Please rewrite the items starting at the line containing "### Changed" and ending at the line containing "- Require Chrome >= 28", putting "Requires" in place of "Require" and leaving all else unchanged.

=== Records supplied ===

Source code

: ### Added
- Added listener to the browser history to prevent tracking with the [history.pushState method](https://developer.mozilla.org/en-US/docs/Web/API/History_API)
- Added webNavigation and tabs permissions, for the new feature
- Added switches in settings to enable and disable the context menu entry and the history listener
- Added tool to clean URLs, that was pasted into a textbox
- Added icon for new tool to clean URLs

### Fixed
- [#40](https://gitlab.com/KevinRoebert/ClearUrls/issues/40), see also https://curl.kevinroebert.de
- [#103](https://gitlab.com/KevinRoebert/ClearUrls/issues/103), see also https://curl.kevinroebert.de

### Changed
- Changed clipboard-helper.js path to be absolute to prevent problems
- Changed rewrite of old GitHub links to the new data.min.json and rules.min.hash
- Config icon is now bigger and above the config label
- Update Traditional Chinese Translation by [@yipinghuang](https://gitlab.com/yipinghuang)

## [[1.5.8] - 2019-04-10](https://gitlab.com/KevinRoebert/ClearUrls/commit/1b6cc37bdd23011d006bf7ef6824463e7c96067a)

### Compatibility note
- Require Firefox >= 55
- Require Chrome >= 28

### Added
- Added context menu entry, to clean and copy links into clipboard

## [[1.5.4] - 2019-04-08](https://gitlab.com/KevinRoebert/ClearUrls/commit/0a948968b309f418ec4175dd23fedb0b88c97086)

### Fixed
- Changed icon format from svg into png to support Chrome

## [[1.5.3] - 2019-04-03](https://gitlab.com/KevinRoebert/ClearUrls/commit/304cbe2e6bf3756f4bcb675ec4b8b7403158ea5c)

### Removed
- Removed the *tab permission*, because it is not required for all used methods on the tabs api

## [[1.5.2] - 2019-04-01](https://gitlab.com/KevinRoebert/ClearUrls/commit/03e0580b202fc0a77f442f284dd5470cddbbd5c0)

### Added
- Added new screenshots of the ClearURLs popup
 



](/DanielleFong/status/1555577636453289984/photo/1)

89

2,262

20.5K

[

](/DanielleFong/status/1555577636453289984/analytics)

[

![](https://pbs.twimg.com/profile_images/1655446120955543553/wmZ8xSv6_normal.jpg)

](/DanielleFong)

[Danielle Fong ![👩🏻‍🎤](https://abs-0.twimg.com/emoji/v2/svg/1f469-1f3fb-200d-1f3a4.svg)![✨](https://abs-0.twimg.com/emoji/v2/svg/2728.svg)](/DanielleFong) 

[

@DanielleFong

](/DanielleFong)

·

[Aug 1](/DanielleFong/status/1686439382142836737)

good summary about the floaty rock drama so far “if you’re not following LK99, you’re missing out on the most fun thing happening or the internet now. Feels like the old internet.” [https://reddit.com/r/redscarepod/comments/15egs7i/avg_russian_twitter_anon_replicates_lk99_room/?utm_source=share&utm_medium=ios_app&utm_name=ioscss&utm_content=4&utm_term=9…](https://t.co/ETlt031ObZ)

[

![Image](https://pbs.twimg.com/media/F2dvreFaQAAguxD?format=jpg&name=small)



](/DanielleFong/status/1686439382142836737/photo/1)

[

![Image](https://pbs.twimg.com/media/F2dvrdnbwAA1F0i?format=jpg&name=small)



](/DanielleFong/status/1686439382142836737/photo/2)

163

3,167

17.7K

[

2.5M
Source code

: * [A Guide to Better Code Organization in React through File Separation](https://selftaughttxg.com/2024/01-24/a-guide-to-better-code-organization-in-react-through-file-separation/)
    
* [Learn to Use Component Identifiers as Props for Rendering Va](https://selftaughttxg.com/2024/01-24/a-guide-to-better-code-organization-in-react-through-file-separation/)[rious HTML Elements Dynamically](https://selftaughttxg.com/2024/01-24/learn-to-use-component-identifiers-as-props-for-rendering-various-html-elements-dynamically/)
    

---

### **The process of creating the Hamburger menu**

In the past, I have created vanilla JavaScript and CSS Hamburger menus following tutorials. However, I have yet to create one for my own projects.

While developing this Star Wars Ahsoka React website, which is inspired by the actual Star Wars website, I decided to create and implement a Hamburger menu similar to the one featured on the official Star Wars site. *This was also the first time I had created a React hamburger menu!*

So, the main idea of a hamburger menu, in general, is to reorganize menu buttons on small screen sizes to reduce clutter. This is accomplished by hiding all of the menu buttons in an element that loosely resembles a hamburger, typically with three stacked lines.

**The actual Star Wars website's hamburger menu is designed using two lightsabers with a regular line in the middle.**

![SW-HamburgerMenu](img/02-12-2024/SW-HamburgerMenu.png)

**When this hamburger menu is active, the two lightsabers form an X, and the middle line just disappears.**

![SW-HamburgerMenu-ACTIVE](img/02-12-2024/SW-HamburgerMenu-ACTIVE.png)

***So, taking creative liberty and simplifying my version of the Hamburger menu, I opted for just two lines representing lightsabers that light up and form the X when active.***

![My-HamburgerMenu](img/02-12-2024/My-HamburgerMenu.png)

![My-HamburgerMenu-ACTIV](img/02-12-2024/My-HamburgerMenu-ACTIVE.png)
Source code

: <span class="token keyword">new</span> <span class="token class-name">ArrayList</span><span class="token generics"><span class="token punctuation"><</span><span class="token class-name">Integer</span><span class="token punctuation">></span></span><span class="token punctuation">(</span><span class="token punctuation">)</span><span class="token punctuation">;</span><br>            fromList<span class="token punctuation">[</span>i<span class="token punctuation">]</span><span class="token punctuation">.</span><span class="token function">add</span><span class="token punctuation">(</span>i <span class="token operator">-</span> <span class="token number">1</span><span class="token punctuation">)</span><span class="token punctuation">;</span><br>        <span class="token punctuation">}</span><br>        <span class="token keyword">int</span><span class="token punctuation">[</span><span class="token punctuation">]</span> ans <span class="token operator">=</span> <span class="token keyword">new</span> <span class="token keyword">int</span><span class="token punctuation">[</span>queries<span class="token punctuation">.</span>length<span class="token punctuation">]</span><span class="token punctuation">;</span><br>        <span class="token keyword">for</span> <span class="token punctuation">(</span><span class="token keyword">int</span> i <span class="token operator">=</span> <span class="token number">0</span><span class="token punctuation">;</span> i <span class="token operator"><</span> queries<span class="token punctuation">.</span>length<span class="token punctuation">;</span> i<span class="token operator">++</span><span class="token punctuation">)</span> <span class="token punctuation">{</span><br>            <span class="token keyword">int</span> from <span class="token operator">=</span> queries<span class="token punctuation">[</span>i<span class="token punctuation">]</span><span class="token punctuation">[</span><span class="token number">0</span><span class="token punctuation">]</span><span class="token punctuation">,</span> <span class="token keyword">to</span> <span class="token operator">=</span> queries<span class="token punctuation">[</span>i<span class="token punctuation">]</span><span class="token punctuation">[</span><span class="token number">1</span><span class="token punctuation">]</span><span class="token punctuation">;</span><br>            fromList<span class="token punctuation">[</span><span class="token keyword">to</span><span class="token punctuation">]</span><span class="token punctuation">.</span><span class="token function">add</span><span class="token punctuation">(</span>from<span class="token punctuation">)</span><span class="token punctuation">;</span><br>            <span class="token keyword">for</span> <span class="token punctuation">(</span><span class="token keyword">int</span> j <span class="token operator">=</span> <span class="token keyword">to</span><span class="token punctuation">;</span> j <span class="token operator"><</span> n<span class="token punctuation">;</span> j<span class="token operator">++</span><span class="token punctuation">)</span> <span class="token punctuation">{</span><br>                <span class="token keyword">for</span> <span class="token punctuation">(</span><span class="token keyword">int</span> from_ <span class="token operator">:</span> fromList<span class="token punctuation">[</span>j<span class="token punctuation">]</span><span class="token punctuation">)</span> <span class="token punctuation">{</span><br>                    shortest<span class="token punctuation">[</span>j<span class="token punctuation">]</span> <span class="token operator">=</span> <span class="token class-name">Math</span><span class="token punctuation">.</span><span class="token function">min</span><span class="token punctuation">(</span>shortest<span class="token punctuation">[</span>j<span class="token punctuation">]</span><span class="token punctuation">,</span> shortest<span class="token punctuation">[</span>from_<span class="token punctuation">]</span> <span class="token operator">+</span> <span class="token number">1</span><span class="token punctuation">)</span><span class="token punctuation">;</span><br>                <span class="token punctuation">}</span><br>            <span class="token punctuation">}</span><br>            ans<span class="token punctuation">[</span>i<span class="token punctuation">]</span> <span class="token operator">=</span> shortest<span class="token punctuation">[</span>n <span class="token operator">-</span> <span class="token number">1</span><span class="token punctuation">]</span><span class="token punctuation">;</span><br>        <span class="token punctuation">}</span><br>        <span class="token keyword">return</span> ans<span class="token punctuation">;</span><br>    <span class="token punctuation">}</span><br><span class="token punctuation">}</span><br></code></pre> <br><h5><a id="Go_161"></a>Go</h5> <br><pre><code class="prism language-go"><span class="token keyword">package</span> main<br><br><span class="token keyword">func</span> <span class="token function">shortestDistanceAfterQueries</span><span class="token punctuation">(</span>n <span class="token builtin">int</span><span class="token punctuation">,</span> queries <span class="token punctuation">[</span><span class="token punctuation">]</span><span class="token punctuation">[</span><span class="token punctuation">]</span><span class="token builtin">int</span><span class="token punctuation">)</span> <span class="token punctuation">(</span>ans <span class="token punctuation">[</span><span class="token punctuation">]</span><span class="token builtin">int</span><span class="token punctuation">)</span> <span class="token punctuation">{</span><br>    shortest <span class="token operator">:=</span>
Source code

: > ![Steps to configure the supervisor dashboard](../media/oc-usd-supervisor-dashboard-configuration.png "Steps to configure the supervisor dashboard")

===

§ Completed task
### Changed
- Changed clipboard-helper.js path to be absolute to prevent problems
- Changed rewrite of old GitHub links to the new data.min.json and rules.min.hash
- Config icon is now bigger and above the config label
- Update Traditional Chinese Translation by [@yipinghuang](https://gitlab.com/yipinghuang)

## [[1.5.8] - 2019-04-10](https://gitlab.com/KevinRoebert/ClearUrls/commit/1b6cc37bdd23011d006bf7ef6824463e7c96067a)

### Compatibility note
- Requires Firefox >= 55
- Requires Chrome >= 28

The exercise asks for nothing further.